What’s 100 times stronger than steel, weighs one-sixth as much and can be snapped like a twig by a tiny air bubble? The answer is a carbon nanotube — and a new study by Rice University scientists details exactly how the much-studied nanomaterials snap when subjected to ultrasonic vibrations in a liquid.
“We find that the old saying ‘I will break but not bend’ does not hold at the micro- and nanoscale,” said Rice engineering researcher Matteo Pasquali, the lead scientist on the study, which appears this month in the Proceedings of the National Academy of Sciences.
Carbon nanotubes — hollow tubes of pure carbon about as wide as a strand of DNA — are one of the most-studied materials in nanotechnology. For well over a decade, scientists have used ultrasonic vibrations to separate and prepare nanotubes in the lab. In the new study, Pasquali and colleagues show how this process works — and why it’s a detriment to long nanotubes. That’s important for researchers who want to make and study long nanotubes.
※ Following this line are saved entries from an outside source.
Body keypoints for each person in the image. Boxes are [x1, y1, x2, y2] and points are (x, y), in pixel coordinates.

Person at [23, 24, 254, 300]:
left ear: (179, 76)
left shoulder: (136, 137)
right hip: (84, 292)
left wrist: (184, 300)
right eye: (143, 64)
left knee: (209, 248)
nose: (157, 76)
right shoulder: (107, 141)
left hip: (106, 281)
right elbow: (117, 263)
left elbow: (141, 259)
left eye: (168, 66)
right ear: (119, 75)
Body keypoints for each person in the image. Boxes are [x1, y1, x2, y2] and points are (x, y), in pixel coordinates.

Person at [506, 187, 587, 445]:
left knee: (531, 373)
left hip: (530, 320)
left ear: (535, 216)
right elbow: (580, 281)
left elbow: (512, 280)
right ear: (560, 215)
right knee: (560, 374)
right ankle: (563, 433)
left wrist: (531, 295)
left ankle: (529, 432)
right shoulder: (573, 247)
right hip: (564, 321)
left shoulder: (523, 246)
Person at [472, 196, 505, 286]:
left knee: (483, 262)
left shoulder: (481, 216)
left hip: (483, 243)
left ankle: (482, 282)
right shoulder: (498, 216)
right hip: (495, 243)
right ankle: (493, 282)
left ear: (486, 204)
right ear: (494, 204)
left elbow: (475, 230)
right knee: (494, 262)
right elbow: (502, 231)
“We found that long and short nanotubes behave very differently when they are sonicated,” said Pasquali, professor of chemical and biomolecular engineering and of chemistry at Rice. “Shorter nanotubes get stretched while longer nanotubes bend. Both mechanisms can lead to breaking.”
Discovered more than 20 years ago, carbon nanotubes are one of the original wonder materials of nanotechnology. They are close cousins of the buckyball, the particle whose 1985 discovery at Rice helped kick off the nanotechnology revolution.
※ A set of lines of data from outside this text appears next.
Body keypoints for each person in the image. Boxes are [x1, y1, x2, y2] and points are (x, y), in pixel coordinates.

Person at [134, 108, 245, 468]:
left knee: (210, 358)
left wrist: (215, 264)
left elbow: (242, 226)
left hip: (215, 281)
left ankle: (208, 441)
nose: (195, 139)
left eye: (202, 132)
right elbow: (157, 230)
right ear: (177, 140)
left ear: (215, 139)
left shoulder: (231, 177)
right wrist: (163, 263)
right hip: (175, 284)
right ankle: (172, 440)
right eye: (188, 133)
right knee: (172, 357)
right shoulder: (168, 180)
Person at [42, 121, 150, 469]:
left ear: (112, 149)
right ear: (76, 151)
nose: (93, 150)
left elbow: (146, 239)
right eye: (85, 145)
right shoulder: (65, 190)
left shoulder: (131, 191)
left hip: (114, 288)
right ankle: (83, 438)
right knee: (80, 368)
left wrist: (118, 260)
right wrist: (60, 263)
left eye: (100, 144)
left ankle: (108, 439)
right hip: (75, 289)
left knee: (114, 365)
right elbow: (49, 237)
Nanotubes can be used in paintable batteries and sensors, to diagnose and treat disease, and for next-generation power cables in electrical grids. Many of the optical and material properties of nanotubes were discovered at Rice’s Smalley Institute for Nanoscale Science and Technology, and the first large-scale production method for making single-wall nanotubes was discovered at Rice by the institute’s namesake, the late Richard Smalley.
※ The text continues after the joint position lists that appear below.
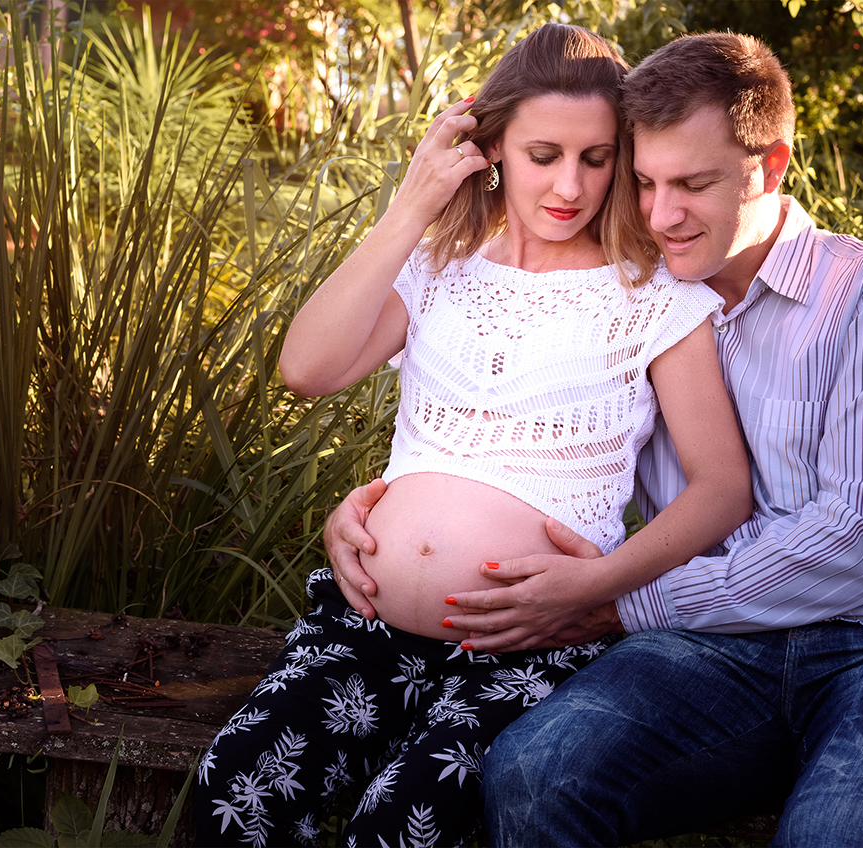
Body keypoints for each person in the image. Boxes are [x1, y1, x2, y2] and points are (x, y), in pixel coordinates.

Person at [325, 31, 863, 848]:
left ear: (774, 164)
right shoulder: (637, 294)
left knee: (838, 834)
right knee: (537, 775)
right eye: (645, 182)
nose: (661, 213)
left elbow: (860, 542)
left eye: (694, 184)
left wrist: (619, 601)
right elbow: (507, 420)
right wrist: (382, 504)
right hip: (713, 652)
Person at [193, 23, 753, 848]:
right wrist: (412, 206)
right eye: (543, 154)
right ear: (491, 147)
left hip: (527, 645)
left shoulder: (653, 298)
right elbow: (308, 369)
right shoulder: (440, 266)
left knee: (402, 822)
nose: (570, 184)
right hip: (367, 630)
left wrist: (598, 589)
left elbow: (722, 489)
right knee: (234, 789)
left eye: (596, 158)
“Processing nanotubes in liquids is industrially important but it’s quite difficult because they tend to clump together,” co-author Micah Green said. “These nanotube clumps won’t dissolve in common solvents, but sonication can break these clumps apart in order to separate, i.e., disperse, the nanotubes.”
Newly grown nanotubes can be a thousand times longer than they are wide, and although sonication is very effective at breaking up the clumps, it also makes the nanotubes shorter. In fact, researchers have developed an equation called a “power law” that describes how dramatic this shortening will be. Scientists input the sonication power and the amount of time the sample will be sonicated, and the power law tells them the average length of the nanotubes that will be produced. The nanotubes get shorter as power and exposure time increase.